Genova 25 apr –
Vero e proprio blitz anti 25 aprile nel capoluogo ligure, i militanti forzanovisti hanno affisso numerosi striscioni di protesta in diverse delegazioni della città, da levante a ponente.
Solo Forza Nuova ha il coraggio di gridare che c’era molta più democrazia durante il regime fascista che oggi nell’Italia del ventunesimo secolo.
Se è incontestabile e storicamente dimostrato che la “dittatura” mussoliniana cadde nel luglio del 1943 con un semplice voto democratico, è altrettanto vero che, in questa democrazia, si formano governi senza mandato elettorale, si impedisce per legge, alle forze radicali e non omologate, di partecipare alla vita politica parlamentare, si impone senza consenso del popolo una moneta che nessuno vuole, e che è stata ed è la causa di tutti i mali, si demanda completamente la politica estera a potenze straniere come gli Stati Uniti e al loro braccio armato: la Nato.

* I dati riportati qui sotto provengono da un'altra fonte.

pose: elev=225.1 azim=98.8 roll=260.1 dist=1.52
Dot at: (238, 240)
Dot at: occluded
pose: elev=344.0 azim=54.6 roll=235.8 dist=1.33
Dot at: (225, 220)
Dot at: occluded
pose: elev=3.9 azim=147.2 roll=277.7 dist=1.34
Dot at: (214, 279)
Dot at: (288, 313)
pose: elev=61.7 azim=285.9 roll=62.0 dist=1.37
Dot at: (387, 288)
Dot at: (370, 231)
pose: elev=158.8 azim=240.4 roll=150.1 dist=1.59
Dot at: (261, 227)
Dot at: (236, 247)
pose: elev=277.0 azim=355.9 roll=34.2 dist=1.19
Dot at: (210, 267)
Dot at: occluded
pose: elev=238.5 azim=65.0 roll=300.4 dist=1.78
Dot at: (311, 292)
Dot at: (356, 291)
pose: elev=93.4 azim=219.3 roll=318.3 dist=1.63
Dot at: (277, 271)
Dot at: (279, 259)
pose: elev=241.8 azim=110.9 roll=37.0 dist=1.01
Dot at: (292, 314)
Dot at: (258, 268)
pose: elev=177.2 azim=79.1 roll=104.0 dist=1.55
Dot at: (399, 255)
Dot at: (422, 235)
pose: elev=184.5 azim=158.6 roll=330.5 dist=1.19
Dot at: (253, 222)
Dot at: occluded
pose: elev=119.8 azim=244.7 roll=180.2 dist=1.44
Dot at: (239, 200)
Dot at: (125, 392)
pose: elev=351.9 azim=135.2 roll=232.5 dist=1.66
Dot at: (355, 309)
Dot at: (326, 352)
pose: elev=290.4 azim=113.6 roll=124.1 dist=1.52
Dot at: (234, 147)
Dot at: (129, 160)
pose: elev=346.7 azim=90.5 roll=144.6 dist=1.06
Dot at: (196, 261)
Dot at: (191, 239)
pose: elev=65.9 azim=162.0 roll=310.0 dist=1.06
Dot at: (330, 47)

A 70 anni di distanza il sistema è corrotto più che mai, la “repubblica democratica fondata sul lavoro” fa acqua da tutte le parti e la sovranità non appartiene più al popolo.
Genova è sì una città medaglia d’oro, ma non per la resistenza, bensì per la disoccupazione e l’immigrazione.
Il 25 aprile, che segna la fine una guerra persa nel modo peggiore, deve essere considerata non una festa nazionale, ma una celebrazione privata per pochi intimi, destinati all’estinzione; una festa ipocrita che festeggia la perdita totale di sovranità ed indipendenza della nostra Nazione.
L’Italia può e deve ritornare ad essere libera, sovrana ed indipendente solo riprendendosi le chiavi di casa propria, solo noi stessi saremo gli artefici del nostro destino.